Viral Palestinian Israeli Facebook star discovers he's 1% Jewish

"When I got my results, I was surprised," Nuseir Yassin said in a video filmed in Shoham and posted Monday.

Nuseir Yassin. (photo credit: FACEBOOK SCREENSHOT)
Nuseir Yassin.
(photo credit: FACEBOOK SCREENSHOT)
Nuseir Yassin, better known online as Nas Daily, was born in Israel to a Muslim father and a Muslim mother. But he recently decided to do a DNA test to discover his genetic origins and found that he actually has 1% European Jewish ancestry!
“When I got my results, I was surprised,” he said in a video recorded in Shoham and posted Monday. “Specifically, 1% of my DNA comes from a European Jewish descent... a lot of people expect a Palestinian or Muslim to dislike Jews. But it’s practically impossible because I would be hating part of myself. And I love myself!”
Underneath the video, Yassin posted: “I know, I’m NOT Jewish. I was born 110% Muslim... but that 1%... that 1%... that says a lot!” His full results included 59% Middle Eastern DNA, 17% from the Caucasus and a mix from a variety of other places.
The 26-year-old native of Arrabe in the Lower Galilee has gained a serious following online after he quit his job in New York and began to travel the world, posting a one-minute video to Facebook each day – hence, the “daily” part of Nas Daily. He has close to four million followers online. And while he posts content from around the world, he spends plenty of time closer to home as well. Over the past few weeks, Yassin has shared many videos from around Israel and the West Bank, including a spotlight on the tax-free city of Eilat; the problems facing the shrinking Dead Sea; and the brand-new Palestinian city of Rawabi.

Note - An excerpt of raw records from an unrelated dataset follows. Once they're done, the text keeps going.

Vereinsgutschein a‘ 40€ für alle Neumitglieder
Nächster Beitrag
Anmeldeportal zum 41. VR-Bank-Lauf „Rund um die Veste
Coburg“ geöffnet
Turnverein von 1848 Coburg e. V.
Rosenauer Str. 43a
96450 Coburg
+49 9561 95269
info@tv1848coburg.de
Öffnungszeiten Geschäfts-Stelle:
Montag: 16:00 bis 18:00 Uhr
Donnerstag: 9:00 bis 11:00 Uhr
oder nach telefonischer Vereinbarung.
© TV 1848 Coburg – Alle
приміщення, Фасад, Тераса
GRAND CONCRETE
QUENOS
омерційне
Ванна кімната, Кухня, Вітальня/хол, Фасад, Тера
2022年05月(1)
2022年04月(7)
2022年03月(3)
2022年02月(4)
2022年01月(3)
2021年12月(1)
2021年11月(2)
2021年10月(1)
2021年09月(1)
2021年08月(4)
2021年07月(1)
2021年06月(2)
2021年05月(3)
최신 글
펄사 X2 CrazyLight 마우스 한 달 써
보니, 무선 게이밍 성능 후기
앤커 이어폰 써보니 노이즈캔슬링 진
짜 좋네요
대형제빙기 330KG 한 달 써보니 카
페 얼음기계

In October, he posted a video complaining how the boycott movement against Israel has prevented him, a Palestinian-Israeli, from flying from New York to India with Kuwait Airlines.
“Because I’m an Israeli, an entire airline is not allowed to take me on their plane, even if I’m not going to Kuwait,” he said in the video, saying such behavior was discriminatory and “should be illegal.”
He added: “Dear Kuwait: If you want to boycott Israel, be my guest, refuse me service. But also give me your USB flash drives, your phones, your safe-driving cars, your Viber, your Waze or your anti-virus – this is also Israel.”
Often when Yassin returns home to Israel, he hosts meet-ups for Palestinians and Israelis, as he did in July in Jerusalem, when tension in the city was high.
“It seems like the whole world is either with Israel or with Palestine,” he told The Jerusalem Post at the time. “It seems like there is nobody who is actually in the middle, because the only loud people are the ones in the extreme.”